Defence Correspondent

EMMA DALY

Sarajevo

Judge Richard Goldstone, head of the International War Crimes tribunal on former Yugoslavia, is due to visit Bosnia this month, following reports of the existence of a huge mass grave in a mine in the north-west.

His arrival may help to reveal the scale of war crimes in Bosnia, which is still shrouded in mystery. Nato has said it will not intervene. "Investigating mass graves is not part of my job. Establishing an environment in which others can do their job is part of my job," Admiral Leighton Smith, commander of Nato's peace implementation force (I-For), said yesterday.

"Nato is not mandated to go into an area where there may or may not be graves", said Colonel James Ellery, director of public information for I-For. "When the relevant authorities - the war crimes tribunal - decide the time is right to go in, they will do that. If they need assistance from I-For to get there, they will request it." Nato said it had not received requests from the war crimes tribunal, or other organisations, to help escort investigators.
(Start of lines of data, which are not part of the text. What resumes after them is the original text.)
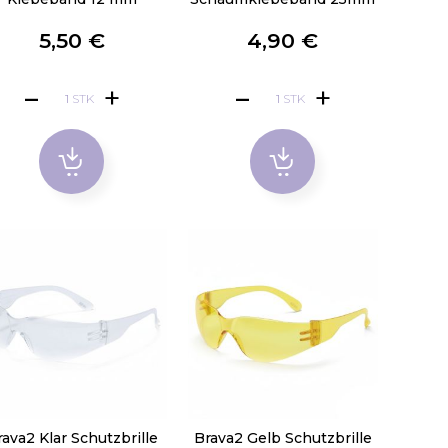
5,50 €
4,90 €
STK
STK
ava2 Klar Schutzbrille
Brava2 Gelb Schutzbrille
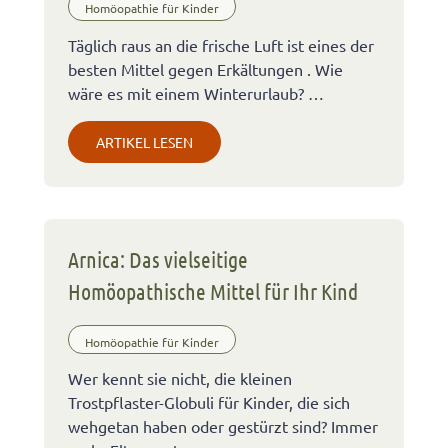
Homöopathie für Kinder
Täglich raus an die frische Luft ist eines der
besten Mittel gegen Erkältungen . Wie
wäre es mit einem Winterurlaub? …
ARTIKEL LESEN
Arnica: Das vielseitige
Homöopathische Mittel für Ihr Kind
Homöopathie für Kinder
Wer kennt sie nicht, die kleinen
Trostpflaster-Globuli für Kinder, die sich
wehgetan haben oder gestürzt sind? Immer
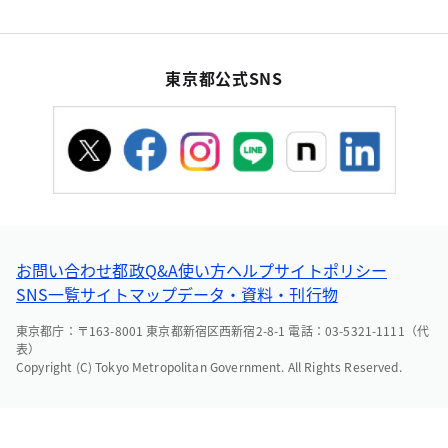
東京都公式SNS
お問い合わせ
都政Q&A
使い方ヘルプ
サイトポリシー
SNS一覧
サイトマップ
データ・資料・刊行物
東京都庁：〒163-8001 東京都新宿区西新宿2-8-1 電話：03-5321-1111（代
表）
Copyright (C) Tokyo Metropolitan Government. All Rights Reserved.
The UN, which controls an international civilian police force, may conduct preliminary investigations into allegations of mass graves, an official said, but would go no further. Antonio Pedauye, the UN co-ordinator, said the exhumation of graves would require forensic expertise available only to the tribunal.
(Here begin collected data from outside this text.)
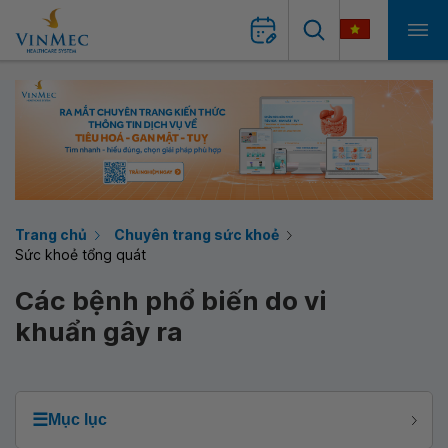
Trang chủ
Chuyên trang sức khoẻ
Sức khoẻ tổng quát
Các bệnh phổ biến do vi
khuẩn gây ra
☰
Mục lục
"I would separate [human rights] from mass graves, serious violations of international law under the Geneva convention - that is up to the tribunal and the ICRC [International Committee of the Red Cross]," he said."The UN is here to act on violations of human rights now and in the future."
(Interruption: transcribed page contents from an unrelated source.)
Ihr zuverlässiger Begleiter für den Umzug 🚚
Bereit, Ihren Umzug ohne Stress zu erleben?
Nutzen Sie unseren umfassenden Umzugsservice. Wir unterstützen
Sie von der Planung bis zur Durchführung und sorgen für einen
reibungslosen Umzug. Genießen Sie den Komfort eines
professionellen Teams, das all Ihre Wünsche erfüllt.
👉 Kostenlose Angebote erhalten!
One Red Cross spokesman, Pierre Gauthier, declaimed any ICRC responsibility for the investigation of mass graves. "We have not the mandate to dig up mass graves, we have not the know-how and we have not the enforcement," he said.

Reporters were able to visit the open-cast mine at Ljubija without hindrance from Serb soldiers but found little to confirm allegations. Although British Nato troops responsible for the area where the alleged mass grave may be have been passing information to the representative of the war crimes tribunal, they had received no request for help yesterday, Col Ellery said.

"We just don't have the manpower", said Col Ellery. "The manpower is sufficient for the allocated tasks". These include supervising the withdrawal of the former warring sides from a "zone of separation" either side of the boundary between the two "entities" in Bosnia.

Given the scale of "ethnic cleansing" in northern and eastern Bosnia, many of the allegations are probably true. But proof will only come when the tribunal experts come in and dig. The same is true for three alleged mass graves near Srebrenica, the Muslim enclave that fell to Serb forces in July.

More than 2,000 people from Srebrenica are still missing, six months after the enclave fell to the Bosnian Serbs. The US has spy satellite photos of several sites near Srebrenica suspected of housing the remains of those missing. Serb police guard the area, and journalists attempting to visit one suspected grave were arrested and held for several hours by Serb forces last week.